Prompt 1 »
Answer these questions using the text about the 1980s mod revival:
(a) What music did mods listen to in large part?
(b) What has Paul Hallam recently published?
(c) Why did the two men from Cardiff stand all the way to Paddington?
Prompt 2 » Summarize the text about the 1980s mod revival in two sentences.

Text for analysis »
Paul Hallam was a young DJ and photographer during the 1980s mod revival (mod originated in the 60s). Mods were mostly young kids who adhered to a strict (but evolving) dress code and listened (in large part) to Northern Soul, American soul music that was considered minor here but fueled dance floors and record bin diving in England for a long time. Hallam recently published a book of his photos from that era.
I’m speculating here but a lot of mod’s appeal for youth in turbulent times is its certainty and authority (even if what mod really MEANS is often up for debate in mod communities). It’s a way to differentiate yourself from the crowd (well, one crowd, anyway) and take pride in your appearance, erudition, and attitude. Something I can totally get down with. Plus, even though I wouldn’t emulate all the elements of style on display (white socks with loafers? Maybe it looked good on the dance floor), the crombie coats, trim trousers, harrington jackets, and sharp haircuts look as modern as ever.
Hallam recently spoke with Vice and offered some choice quotes about his time as a mod.
People started wearing smart clothes; people were traveling all over
London to buy a pair of shoes. A guy called Mick Franti used to go to
old shops round Whitechapel and Aldgate, and he’d go along and ask if
they had any old stock, and of course he’d go upstairs and find boxes of
There were a couple of guys from Cardiff who used to travel up [to
London]. They maintained that they’d stand up all the way from Cardiff
to Paddington because they didn’t wanna get creases in their trousers.
It’s about having a bit of pride in everything you do, in the clothes you wear, the records you play.

Record extracts »

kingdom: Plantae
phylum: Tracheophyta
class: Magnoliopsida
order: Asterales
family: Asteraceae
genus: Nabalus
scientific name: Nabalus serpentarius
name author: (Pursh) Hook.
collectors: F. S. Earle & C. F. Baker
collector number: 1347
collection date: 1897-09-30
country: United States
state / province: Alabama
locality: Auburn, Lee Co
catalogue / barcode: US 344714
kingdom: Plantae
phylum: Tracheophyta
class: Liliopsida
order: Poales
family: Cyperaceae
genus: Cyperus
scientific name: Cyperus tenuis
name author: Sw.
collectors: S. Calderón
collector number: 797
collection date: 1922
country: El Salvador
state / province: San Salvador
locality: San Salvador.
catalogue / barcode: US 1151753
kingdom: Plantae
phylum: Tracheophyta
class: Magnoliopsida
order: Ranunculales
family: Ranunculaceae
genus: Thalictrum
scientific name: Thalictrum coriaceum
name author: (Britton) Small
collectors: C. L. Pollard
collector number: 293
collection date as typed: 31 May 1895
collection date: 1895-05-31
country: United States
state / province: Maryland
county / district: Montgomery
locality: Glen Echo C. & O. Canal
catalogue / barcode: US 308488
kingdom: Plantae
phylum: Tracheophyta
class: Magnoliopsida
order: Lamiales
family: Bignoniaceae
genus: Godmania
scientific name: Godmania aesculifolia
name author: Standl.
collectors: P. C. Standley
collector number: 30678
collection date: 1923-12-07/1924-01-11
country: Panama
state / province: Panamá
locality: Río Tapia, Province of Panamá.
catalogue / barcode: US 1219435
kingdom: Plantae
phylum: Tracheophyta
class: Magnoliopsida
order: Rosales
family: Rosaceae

Answer section 1 »
(a) Northern Soul, American soul music.
(b) A book of his photos from the mod revival era.
(c) They did not want to get creases in their trousers.

Answer section 2 » Paul Hallam, a young DJ and photographer during the 1980s mod revival, recently published a book of his photos from that era, when mods followed a strict dress code and listened largely to Northern Soul. The writer speculates that mod appealed to youth through its certainty and authority, and Hallam, speaking with Vice, describes it as having pride in everything you do, including the clothes you wear and the records you play.